Exercise description
From the text on Holland and Frisia, condense the paragraph beginning "After the death of Floris in 1296" into a short bulleted list that keeps its main facts.

Holland and Frisia both experienced protracted civil wars in the same period. In Holland the Hoek and Kabeljauw parties fought for power, and sometimes this was aggravated when there were two candidates for the countship and both sought support among the nobles.

Meanwhile, among the Frisians there were also two parties, the Vetkopers and the Schieringers, and virtually every headling belonged to one of these. Their positions were not always clear; both claimed to fight for the preservation of the Frisian freedom, even though their infighting jeopardised this freedom.

The West Frisian War (1256–1289)

In 1256, Count William II of Holland, who was also King of the Romans, that is to say, Emperor elect of the Holy Roman Empire, tried to conquer West-Friesland, which lay to the north of his county, on the same landmass. It was a winter campaign, because the marshy nature of the terrain made a common summer campaign unfeasible for knights on their heavy horses. However, in the Battle of Hoogwoud, the count went through the ice and was killed by the West Frisians.

He was succeeded by his young son Floris V, whose age prevented him from avenging his father immediately. In 1272, however, he resumed his father's war. Although this first attempt of his to conquer the West Frisians failed, and he was forced by circumstances to let the matter rest for a decade, he did not give up.

In 1282 he made another attempt. Unlike William II and his predecessors, this time, Floris V did not attack West-Friesland from the south, but rather, he built a fleet, sailed around the coast, and came at his enemies from the rear. With this strategy, he succeeded in conquering several regions. It took the disastrous flood of 1287 and 1288 for him to finally break the resistance posed by the West Frisians. Even so, it was not until 1289 before all resistance was firmly quashed.

After the death of Floris in 1296, however, a large portion of West Frisia revolted, especially around Westflinge. On 27 March 1297, at a battle near Vroonen (close to present day Sint Pancras) the army of Holland and Zeeland defeated the West Frisians; the village was destroyed during the battle and all the men of West Frisia who could fight (between 15 and 45) were killed, leaving a region of women, children and old folks. From 1299, the Counts of Holland assumed the title of Counts of Holland and West Friesland.

Backgrounds to the relationship between Holland and Friesland

Across the Zuiderzee, which is today Lake IJsselmeer, lay the Frisian territories of Westergo and Oostergo (the borders of which approximately coincide with the present-day Dutch province of Friesland.

However, the situation in these territories was quite unlike the one in West-Friesland. The counts of Holland had rivals for these rich lands. The bishops of Utrecht, who were also in the possession of the now Dutch provinces of Overijssel and Drenthe, to the southeast of Friesland, also coveted control of the area. To the east the rich city of Groningen, nominally under the control of the bishop of Utrecht, but quite independent and very influential, was trying to develop its own sphere of influence in the Frisian lands.

The German emperor, who was the only authority recognised by the Frisians, did nothing to rectify their unorthodoxy, which maintained his popularity and kept the counts of Holland from becoming too influential in this corner of his empire.

Records provided
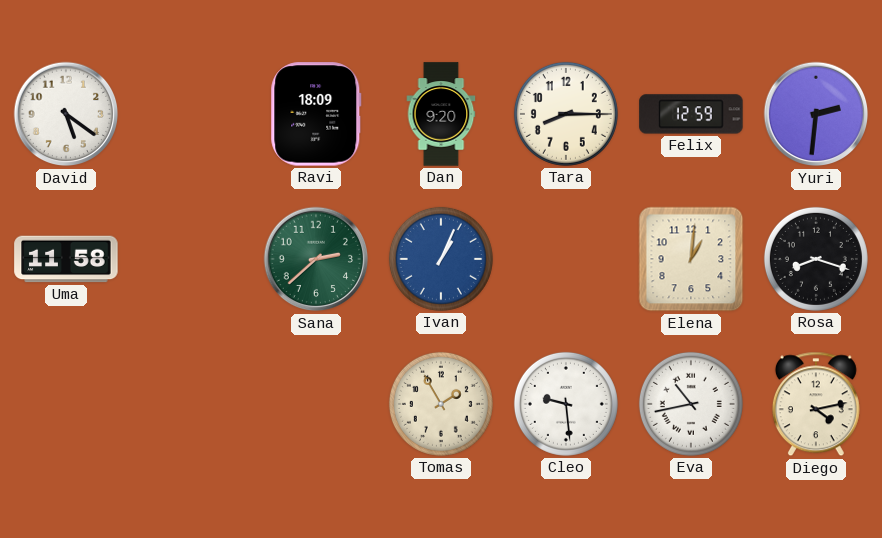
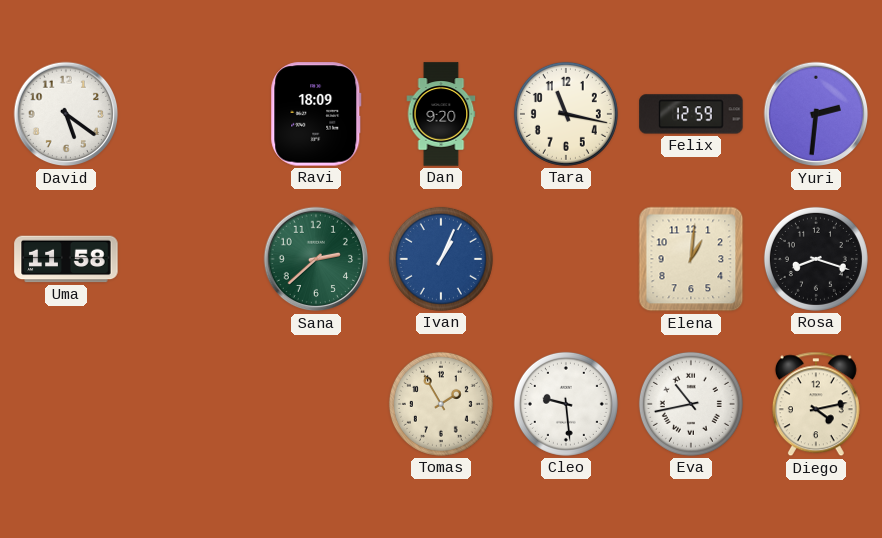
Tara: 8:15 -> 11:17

...

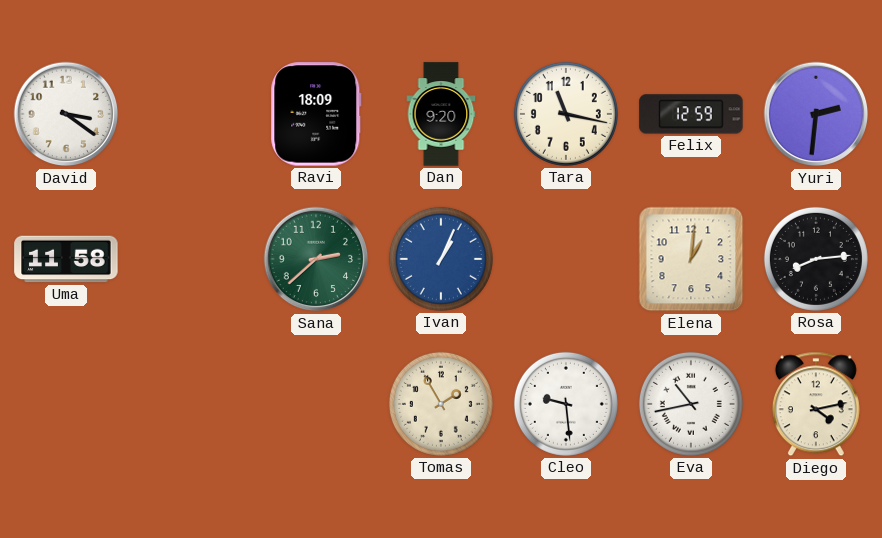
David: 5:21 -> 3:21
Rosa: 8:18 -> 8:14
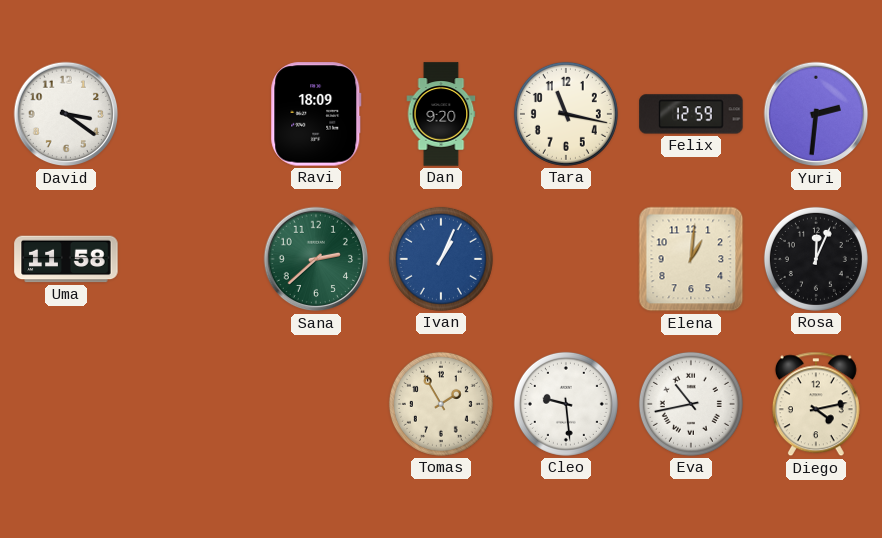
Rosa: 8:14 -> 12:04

Solved exercise
- After Floris died in 1296, a large part of West Frisia revolted, especially around Westflinge.
- On 27 March 1297, near Vroonen (close to present-day Sint Pancras), the army of Holland and Zeeland defeated the West Frisians.
- The village was destroyed in the battle, and all West Frisian men able to fight (aged 15 to 45) were killed, leaving a region of women, children and old people.
- From 1299, the Counts of Holland took the title Counts of Holland and West Friesland.